My natural reaction to bullies is always to turn tail and run. Then I heard my dad’s voice counseling “Pick up a stick and beat them bloody. Do whatever it takes to win.” (Loyd hated seeing his skinny weakling son get pushed around).

It turned out that most of this big galoot’s prices were higher than mine. I also had a slight edge over their shipping charge for small orders. I cut a few prices and jazzed up my ads, and the line recovered a pulse. Encouraged, I moved all of the Switchables pages out of the Nightlights category and into their own subcategory in a bid to regain my natural search positions.
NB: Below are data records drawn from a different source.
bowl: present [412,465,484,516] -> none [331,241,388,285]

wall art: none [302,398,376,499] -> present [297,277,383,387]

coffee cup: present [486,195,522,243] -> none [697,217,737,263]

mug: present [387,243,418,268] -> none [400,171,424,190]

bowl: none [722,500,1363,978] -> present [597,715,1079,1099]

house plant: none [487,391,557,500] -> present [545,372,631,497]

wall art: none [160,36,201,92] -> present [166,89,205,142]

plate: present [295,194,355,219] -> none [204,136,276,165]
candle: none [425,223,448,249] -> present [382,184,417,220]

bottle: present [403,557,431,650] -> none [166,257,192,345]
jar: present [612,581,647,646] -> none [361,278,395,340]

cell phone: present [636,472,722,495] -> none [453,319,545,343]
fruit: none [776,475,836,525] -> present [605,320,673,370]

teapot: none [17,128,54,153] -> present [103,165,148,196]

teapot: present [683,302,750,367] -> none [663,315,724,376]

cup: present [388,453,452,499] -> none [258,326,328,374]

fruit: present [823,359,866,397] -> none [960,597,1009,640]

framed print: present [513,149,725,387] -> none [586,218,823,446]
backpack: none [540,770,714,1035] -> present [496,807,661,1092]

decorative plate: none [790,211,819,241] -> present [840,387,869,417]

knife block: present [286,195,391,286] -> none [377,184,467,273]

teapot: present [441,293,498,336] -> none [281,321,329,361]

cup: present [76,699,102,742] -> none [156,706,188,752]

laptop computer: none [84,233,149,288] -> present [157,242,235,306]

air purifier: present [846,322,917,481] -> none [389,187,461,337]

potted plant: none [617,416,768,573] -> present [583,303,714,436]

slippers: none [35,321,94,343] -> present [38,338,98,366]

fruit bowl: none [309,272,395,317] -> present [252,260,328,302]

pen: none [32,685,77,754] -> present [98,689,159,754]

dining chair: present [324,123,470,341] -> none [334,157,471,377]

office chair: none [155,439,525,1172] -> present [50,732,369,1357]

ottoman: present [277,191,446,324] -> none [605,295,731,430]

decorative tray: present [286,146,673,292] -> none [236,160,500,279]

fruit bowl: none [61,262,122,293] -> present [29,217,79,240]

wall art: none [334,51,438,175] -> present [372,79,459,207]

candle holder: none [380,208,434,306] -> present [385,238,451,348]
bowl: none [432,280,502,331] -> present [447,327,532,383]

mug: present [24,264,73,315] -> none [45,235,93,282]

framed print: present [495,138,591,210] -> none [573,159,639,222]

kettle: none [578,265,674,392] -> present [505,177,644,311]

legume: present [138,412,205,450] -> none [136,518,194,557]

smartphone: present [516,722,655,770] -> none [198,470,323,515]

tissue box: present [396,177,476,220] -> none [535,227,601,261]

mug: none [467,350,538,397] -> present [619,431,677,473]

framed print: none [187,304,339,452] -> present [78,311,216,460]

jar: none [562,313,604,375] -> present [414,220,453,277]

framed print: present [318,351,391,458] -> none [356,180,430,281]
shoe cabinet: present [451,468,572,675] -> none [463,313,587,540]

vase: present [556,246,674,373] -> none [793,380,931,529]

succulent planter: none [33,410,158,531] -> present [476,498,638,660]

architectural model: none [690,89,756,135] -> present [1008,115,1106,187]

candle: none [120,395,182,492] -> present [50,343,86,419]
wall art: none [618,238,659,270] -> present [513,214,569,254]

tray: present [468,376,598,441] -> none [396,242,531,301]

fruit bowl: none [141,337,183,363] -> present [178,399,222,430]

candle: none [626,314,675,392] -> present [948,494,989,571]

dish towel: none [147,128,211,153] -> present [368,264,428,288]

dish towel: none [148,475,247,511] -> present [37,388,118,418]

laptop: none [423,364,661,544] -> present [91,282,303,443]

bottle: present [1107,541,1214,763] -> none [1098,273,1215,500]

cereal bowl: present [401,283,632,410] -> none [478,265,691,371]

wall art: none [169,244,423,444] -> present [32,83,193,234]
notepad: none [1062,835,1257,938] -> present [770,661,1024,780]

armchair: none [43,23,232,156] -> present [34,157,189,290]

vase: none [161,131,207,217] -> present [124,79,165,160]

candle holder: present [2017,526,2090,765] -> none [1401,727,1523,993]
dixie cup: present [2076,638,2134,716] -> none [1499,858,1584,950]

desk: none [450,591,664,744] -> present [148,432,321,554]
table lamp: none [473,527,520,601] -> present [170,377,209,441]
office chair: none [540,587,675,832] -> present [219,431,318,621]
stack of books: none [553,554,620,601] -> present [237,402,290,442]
Big mistake. Google’s crawler apparently doesn’t like digging down two levels. So this week I moved them again, to a top-level category. It’s inconsistent with my overall organizational scheme, and it will take time for Google to re-index the pages, and I’ll lose the advantage of longevity…but it’s worth a try. Anything that makes the store easier to shop is good, organizational principles be damned; if it works I’ll extend the approach to other products. Switchables are moribund and new summer designs will soon demand more inventory dollars.

If this effort doesn’t work by Christmastime, I’m getting out of the Switchables biz. I’ve already got nearly $2,000 invested there and can’t afford to tie up more inventory dollars in a line that I have to keep poking with a stick. They might have become too mainstream to be a Curio City product anymore -- another victim of popularity.

Footnote: Eight hours after I finished doing this task, I got a nice $50 Switchables order. Coincidence? Of course it is. But gratifying all the same.